Factoring equity and resilience into social longevity

By Dennis Archambault

Longevity and well-being is a combination of genetics, diet, exercise, and luck, notes journalist David Oliver in USA Today. However, he left out a couple of variables: race, home zip code, education and household income. Where you live, who you are, and what kind of work you do affects your ability to maintain your health and promote your longevity. There may be a reason race and lifestyle factors were left out.

Despite the preponderance of corporate and social commitments to health equity, the divergence of economic inequality in the United States is having an increasingly negative impact on health equity. As Oliver’s article notes, access and affordability to comprehensive luxury wellness resorts such as Canyon Ranch in Tucson, Arizona is limited to the very wealthy. The resort offers its customers multiple packages including “Longevity8,” which is built on eight health pillars: integrative medicine, mental and emotional health, strength and endurance, sleep, flexibility and fitness, spiritual wellness, nutrition, and outdoor experiences. The program costs $20,000 for single people and $36,000 for couples.

However, if you are among those below the poverty level, or struggling with low wage jobs just above that level, maintaining your health, and preventing disease, are about the best you can afford. This is where the rub of social economic equity and health equity becomes evident.

Organizations like Authority Health are committed to health equity, not only in principle but in action. We offer integrated medicine in our health centers, including behavioral health support, increasing programs to promote nutrition, and other initiatives. We focus on nutrition as a foundation for creating and maintaining health, promoting the Healthy and Resilient Communities initiative, among others. But we are limited by the ability of our patients to afford services, and our ability to leverage additional resources to add programs that address longevity.

It would be great if funders would support creation of health spas for underserved populations, but in the meantime, we need to be creative in building wellness programs one service at a time, with cohesion and sustainability attained through a sincere commitment to achieving health equity.

It’s too easy for society to conclude that health spas and elite programs are privileges of the wealthy when that privilege promotes health inequity.

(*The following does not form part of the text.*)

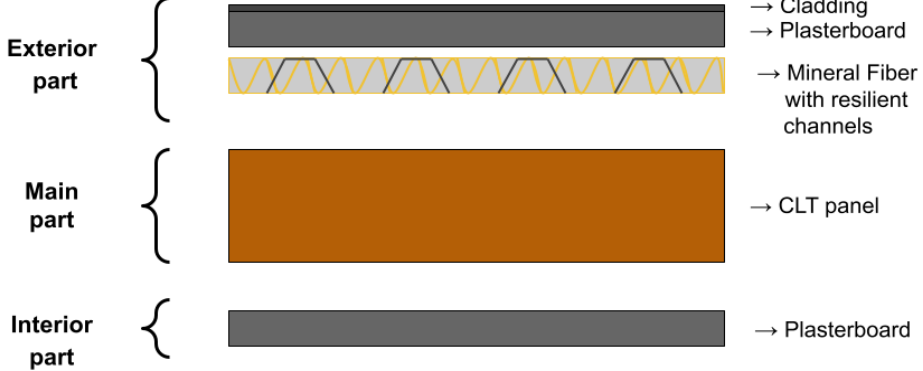
Figure 2. An explanation schematic presenting how façade components are clustered in the database using an example of the test façade #6.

Organizations that profess a commitment to health equity need to figure out how to design and implement programs that are accessible to lower income populations. Of course, supplemental funding will need to come from government and philanthropic organizations. And creative application of motivational incentives will also need to be deployed.

Health equity is more than a lofty concept to be attained by a privileged few. Equality begins with creating opportunity and social engineering to ensure equitable access to that opportunity. Attainment is the ultimate challenge. Just providing the program isn’t enough. People need to be engaged. Programs like “Longevity8” are on the far end of the spectrum. How do we attain maximum longevity and well-being for all people — middle income and lower income populations included? This is a frontier of health policy that deserves attention and political will.

Dennis Archambault is vice president of Public Affairs for Authority Health.